Serions-nous devins ?
La semaine dernière encore, les faits nous ont donné raison.
Depuis des années, on nous explique, à grands renforts de tribunes bien souvent dogmatiques, ou d’analyses superficielles, que la France n’a pas besoin de construire, qu’il suffit de mobiliser les trois millions de logements vacants.
Nous nous sommes élevés contre cette analyse, en précisant que l’essentiel des logements vacants est situé dans des territoires en décroissance (la diagonale du vide), là où il n’y a pas de besoin en logements neufs, sauf à obliger nos concitoyens à vivre là où il n’y a ni activité ni emplois.
Il a fallu attendre la semaine dernière pour que la Cour des comptes rétablisse la vérité des chiffres : seuls 118 330 logements vacants sont situés en zones tendues. Factuel.
J’aurais pu me réjouir de la confirmation, par la Cour des comptes, de notre analyse relative aux logements vacants. Mais je ressens surtout de l’agacement, car ce n’est pas la première fois que les faits nous donnent raison.
Premier exemple : la TVA. Nous avons alerté Bruno Le Maire dès mai 2023 sur les conséquences fiscales d’un effondrement de la construction de logements collectifs neufs. Moins de logements, c’est moins de TVA (près de 4 milliards de TVA en moins). Un an plus tard, le ministre l’a reconnu. À quel prix ? Perte de temps, absence de décision, accentuation de la crise.
Deuxième exemple : les prix du neuf. La stratégie initiale de l’Élysée reposait sur un raisonnement aussi simpliste qu’erroné : laisser les promoteurs souffrir pour faire baisser les prix. Mais les prix du logement neuf sont d’abord des prix techniques, liés aux coûts de construction et à ceux des matériaux. Cela fait trois ans qu’ils sont stables, autour de 5 000 €/m². La crise ne les fait pas baisser, elle ne fait que bloquer la production.
Troisième exemple : le Pinel. Pendant des années, l’inspection générale des finances a tenté de démontrer que ce dispositif était inutile, que les logements se construiraient sans lui. Depuis sa disparition, les ventes à investisseurs particuliers ont été divisées par six. Le marché ne répond plus, faute d’incitation adaptée. Là encore, dans un rapport publié le 5 septembre 2024, la Cour des comptes avait démontré tout l’intérêt de ce dispositif.
Non, n’allez pas croire que la FPI est actionnaire de la Cour des comptes, mais, en quelques mois, elle nous donne raison deux fois de suite.
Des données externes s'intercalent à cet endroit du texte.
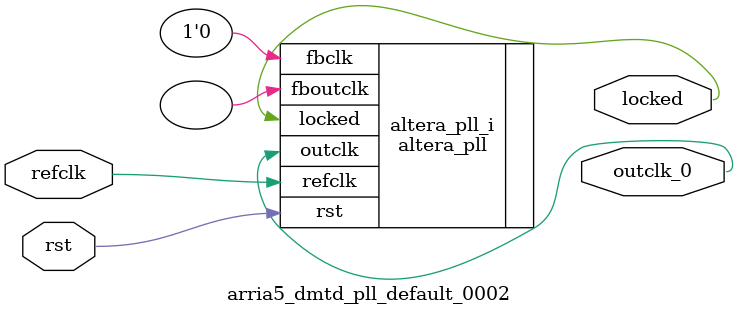
<source format=v>
`timescale 1ns/10ps
module  arria5_dmtd_pll_default_0002(

	// interface 'refclk'
	input wire refclk,

	// interface 'reset'
	input wire rst,

	// interface 'outclk0'
	output wire outclk_0,

	// interface 'locked'
	output wire locked
);

	altera_pll #(
		.fractional_vco_multiplier("false"),
		.reference_clock_frequency("20.0 MHz"),
		.operation_mode("direct"),
		.number_of_clocks(1),
		.output_clock_frequency0("62.500000 MHz"),
		.phase_shift0("0 ps"),
		.duty_cycle0(50),
		.output_clock_frequency1("0 MHz"),
		.phase_shift1("0 ps"),
		.duty_cycle1(50),
		.output_clock_frequency2("0 MHz"),
		.phase_shift2("0 ps"),
		.duty_cycle2(50),
		.output_clock_frequency3("0 MHz"),
		.phase_shift3("0 ps"),
		.duty_cycle3(50),
		.output_clock_frequency4("0 MHz"),
		.phase_shift4("0 ps"),
		.duty_cycle4(50),
		.output_clock_frequency5("0 MHz"),
		.phase_shift5("0 ps"),
		.duty_cycle5(50),
		.output_clock_frequency6("0 MHz"),
		.phase_shift6("0 ps"),
		.duty_cycle6(50),
		.output_clock_frequency7("0 MHz"),
		.phase_shift7("0 ps"),
		.duty_cycle7(50),
		.output_clock_frequency8("0 MHz"),
		.phase_shift8("0 ps"),
		.duty_cycle8(50),
		.output_clock_frequency9("0 MHz"),
		.phase_shift9("0 ps"),
		.duty_cycle9(50),
		.output_clock_frequency10("0 MHz"),
		.phase_shift10("0 ps"),
		.duty_cycle10(50),
		.output_clock_frequency11("0 MHz"),
		.phase_shift11("0 ps"),
		.duty_cycle11(50),
		.output_clock_frequency12("0 MHz"),
		.phase_shift12("0 ps"),
		.duty_cycle12(50),
		.output_clock_frequency13("0 MHz"),
		.phase_shift13("0 ps"),
		.duty_cycle13(50),
		.output_clock_frequency14("0 MHz"),
		.phase_shift14("0 ps"),
		.duty_cycle14(50),
		.output_clock_frequency15("0 MHz"),
		.phase_shift15("0 ps"),
		.duty_cycle15(50),
		.output_clock_frequency16("0 MHz"),
		.phase_shift16("0 ps"),
		.duty_cycle16(50),
		.output_clock_frequency17("0 MHz"),
		.phase_shift17("0 ps"),
		.duty_cycle17(50),
		.pll_type("General"),
		.pll_subtype("General")
	) altera_pll_i (
		.rst	(rst),
		.outclk	({outclk_0}),
		.locked	(locked),
		.fboutclk	( ),
		.fbclk	(1'b0),
		.refclk	(refclk)
	);
endmodule


</source>
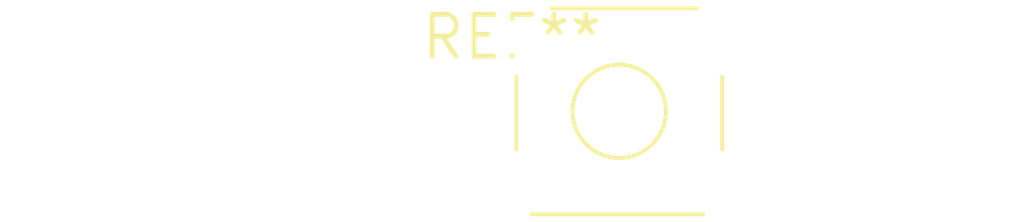
<source format=kicad_pcb>
(kicad_pcb (version 20240108) (generator pcbnew)

  (general
    (thickness 1.6)
  )

  (paper "A4")
  (layers
    (0 "F.Cu" signal)
    (31 "B.Cu" signal)
    (32 "B.Adhes" user "B.Adhesive")
    (33 "F.Adhes" user "F.Adhesive")
    (34 "B.Paste" user)
    (35 "F.Paste" user)
    (36 "B.SilkS" user "B.Silkscreen")
    (37 "F.SilkS" user "F.Silkscreen")
    (38 "B.Mask" user)
    (39 "F.Mask" user)
    (40 "Dwgs.User" user "User.Drawings")
    (41 "Cmts.User" user "User.Comments")
    (42 "Eco1.User" user "User.Eco1")
    (43 "Eco2.User" user "User.Eco2")
    (44 "Edge.Cuts" user)
    (45 "Margin" user)
    (46 "B.CrtYd" user "B.Courtyard")
    (47 "F.CrtYd" user "F.Courtyard")
    (48 "B.Fab" user)
    (49 "F.Fab" user)
    (50 "User.1" user)
    (51 "User.2" user)
    (52 "User.3" user)
    (53 "User.4" user)
    (54 "User.5" user)
    (55 "User.6" user)
    (56 "User.7" user)
    (57 "User.8" user)
    (58 "User.9" user)
  )

  (setup
    (pad_to_mask_clearance 0)
    (pcbplotparams
      (layerselection 0x00010fc_ffffffff)
      (plot_on_all_layers_selection 0x0000000_00000000)
      (disableapertmacros false)
      (usegerberextensions false)
      (usegerberattributes false)
      (usegerberadvancedattributes false)
      (creategerberjobfile false)
      (dashed_line_dash_ratio 12.000000)
      (dashed_line_gap_ratio 3.000000)
      (svgprecision 4)
      (plotframeref false)
      (viasonmask false)
      (mode 1)
      (useauxorigin false)
      (hpglpennumber 1)
      (hpglpenspeed 20)
      (hpglpendiameter 15.000000)
      (dxfpolygonmode false)
      (dxfimperialunits false)
      (dxfusepcbnewfont false)
      (psnegative false)
      (psa4output false)
      (plotreference false)
      (plotvalue false)
      (plotinvisibletext false)
      (sketchpadsonfab false)
      (subtractmaskfromsilk false)
      (outputformat 1)
      (mirror false)
      (drillshape 1)
      (scaleselection 1)
      (outputdirectory "")
    )
  )

  (net 0 "")

  (footprint "SW_TH_Tactile_Omron_B3F-10xx" (layer "F.Cu") (at 0 0))

)

</source>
Quatrième exemple : l’emploi. Depuis 2023, nous annonçons, avec les membres de l’Alliance pour le Logement, des pertes d’emplois importantes liées à la chute de la production de logements collectifs neufs. Un logement en moins, ce sont au minimum deux emplois détruits. Et sans doute plus si l’on prend en compte toute la chaîne de l’amont à l’aval avec ses emplois directs mais aussi indirects. Je l’ai rappelé encore dernièrement, dans mon édito du 2 mai dernier. « Hasard » du calendrier, le chômage repart à la hausse.
Alors, serions-nous devins ?
La réalité est plus prosaïque. Nous ne sommes que des professionnels, ancrés dans la vraie vie. Des acteurs du concret, de la technique, du quotidien. Nous voyons venir les dérives non pas parce que nous sommes extralucides, mais parce que nous savons.
Par conséquent, je ne peux que conseiller aux pouvoirs publics de prêter attention aux professionnels, en toute sérénité et avec détermination. Écoutez ceux qui construisent, qui font tourner l’économie. Ne perdez pas un temps précieux à donner du crédit à des idéologues qui vous emmènent sur des chemins sans issues. Ce temps, que nous ne pouvons plus perdre, doit être consacré à loger nos concitoyens.
Car tout cela, nous l’avions dit. Depuis longtemps. Et si nous avions été écoutés à temps, la crise du logement que traverse notre pays n’aurait sans doute pas atteint une telle profondeur.
Je l’annonce ici : et si nous étions la solution de la crise économique et budgétaire que nous connaissons. Un logement, ce sont des emplois non délocalisables, des rentrées fiscales plus importantes, …
Et vous verrez aussi que, comme pour la suppression des ZFE votée il y a 48 heures par l’Assemblée nationale, en ce qui concerne la politique du logement, la vraie vie va l’emporter mais que de temps, que d’emplois, que de recettes perdus.